Senza dubbio la guerra, accompagnata dopo il 1943 dalla crudele occupazione tedesca, costituì uno stimolo importante per entrare nella Resistenza. Essa dimostrò l’incapacità delle donne di realizzare la quadratura del cerchio, adempiere cioè il proprio dovere patriottico consegnando stoicamente figli e mariti a uno sforzo bellico palesemente inetto e mettendo allo stesso tempo il pane in tavola. Dopo il 1943 la “coscienza femminile” – per usare l’espressione di Temma Kaplan – vale a dire il senso degli obblighi collettivi radicato nell’accettazione femminile di una visione del lavoro sociale basata sul sesso, si legò alla “coscienza comunitaria” che unì uomini e donne nella lotta per liberare l’Italia dai nazifascismi.
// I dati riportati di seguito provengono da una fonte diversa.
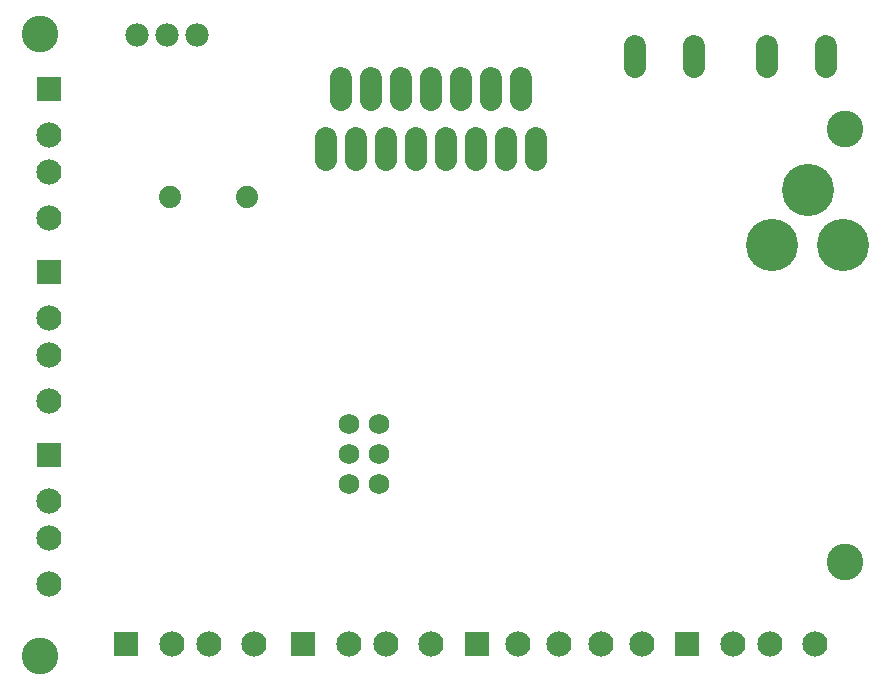
<source format=gbs>
G75*
%MOIN*%
%OFA0B0*%
%FSLAX25Y25*%
%IPPOS*%
%LPD*%
%AMOC8*
5,1,8,0,0,1.08239X$1,22.5*
%
%ADD10C,0.12211*%
%ADD11C,0.07487*%
%ADD12C,0.06800*%
%ADD13R,0.08400X0.08400*%
%ADD14C,0.08400*%
%ADD15C,0.17400*%
%ADD16C,0.07800*%
%ADD17C,0.07400*%
%ADD18C,0.07450*%
D10*
X0038248Y0032248D03*
X0038248Y0239500D03*
X0306752Y0208004D03*
X0306752Y0063744D03*
D11*
X0203657Y0197736D02*
X0203657Y0204823D01*
X0193657Y0204823D02*
X0193657Y0197736D01*
X0183657Y0197736D02*
X0183657Y0204823D01*
X0173657Y0204823D02*
X0173657Y0197736D01*
X0163657Y0197736D02*
X0163657Y0204823D01*
X0153657Y0204823D02*
X0153657Y0197736D01*
X0143657Y0197736D02*
X0143657Y0204823D01*
X0133657Y0204823D02*
X0133657Y0197736D01*
X0138657Y0217736D02*
X0138657Y0224823D01*
X0148657Y0224823D02*
X0148657Y0217736D01*
X0158657Y0217736D02*
X0158657Y0224823D01*
X0168657Y0224823D02*
X0168657Y0217736D01*
X0178657Y0217736D02*
X0178657Y0224823D01*
X0188657Y0224823D02*
X0188657Y0217736D01*
X0198657Y0217736D02*
X0198657Y0224823D01*
D12*
X0151500Y0109500D03*
X0141500Y0109500D03*
X0141500Y0099500D03*
X0141500Y0089500D03*
X0151500Y0089500D03*
X0151500Y0099500D03*
D13*
X0126131Y0036185D03*
X0183917Y0036185D03*
X0254083Y0036185D03*
X0067076Y0036185D03*
X0041500Y0099200D03*
X0041500Y0160200D03*
X0041500Y0221200D03*
D14*
X0041500Y0206020D03*
X0041500Y0193641D03*
X0041500Y0178461D03*
X0041500Y0145020D03*
X0041500Y0132641D03*
X0041500Y0117461D03*
X0041500Y0084020D03*
X0041500Y0071641D03*
X0041500Y0056461D03*
X0082255Y0036185D03*
X0094635Y0036185D03*
X0109814Y0036185D03*
X0141310Y0036185D03*
X0153690Y0036185D03*
X0168869Y0036185D03*
X0197697Y0036185D03*
X0211476Y0036185D03*
X0225256Y0036185D03*
X0239035Y0036185D03*
X0269263Y0036185D03*
X0281643Y0036185D03*
X0296822Y0036185D03*
D15*
X0306059Y0169217D03*
X0294248Y0187720D03*
X0282437Y0169217D03*
D16*
X0090815Y0239185D03*
X0080815Y0239185D03*
X0070815Y0239185D03*
D17*
X0081705Y0185437D03*
X0107295Y0185437D03*
D18*
X0236720Y0228597D02*
X0236720Y0235647D01*
X0256406Y0235647D02*
X0256406Y0228597D01*
X0280657Y0228597D02*
X0280657Y0235647D01*
X0300343Y0235647D02*
X0300343Y0228597D01*
M02*

</source>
Più difficile è scoprire dietro questa partecipazione femminile un’ispirazione specificamente femminista. Movimento politico e sociale per la libertà e la giustizia sociale, e guidata da partiti politici intenti a guadagnare posizioni di forza nella ricostruzione italiana dopo la fine della guerra, la Resistenza non incoraggiò la critica della supremazia maschile, né si propose di affrontare il complesso problema costituito da una ridefinizione dell’identità femminile e dei sessi necessaria per opporsi agli insidiosi condizionamenti esercitati da due decenni di sviluppo nazionale sotto il dominio fascista. Quando arrivò il giorno di celebrare le vittorie della Resistenza il contributo delle donne fu in generale “taciuto”. La nuova Repubblica, pur ammettendo una parità formale sul mercato del lavoro e concedendo alle donne il voto, conservò la legislazione penale e familiare, oltre agli innumerevoli costumi sociali e comportamenti culturali residui dell’era fascista.
Un testo che ho trovato illuminante riguardo alla costruzione a scopi politici e coloniali del mito della differenza naturale fra uomini e donne e alla promozione del virilismo è il testo di Sandro Bellassai “L’invenzione della virilità”, ed Carocci. Il periodo trattato va dalla fine dell’Ottocento a oggi, con un’attenzione particolare proprio al ventennio e alla colonizzazione del Corno d’Africa.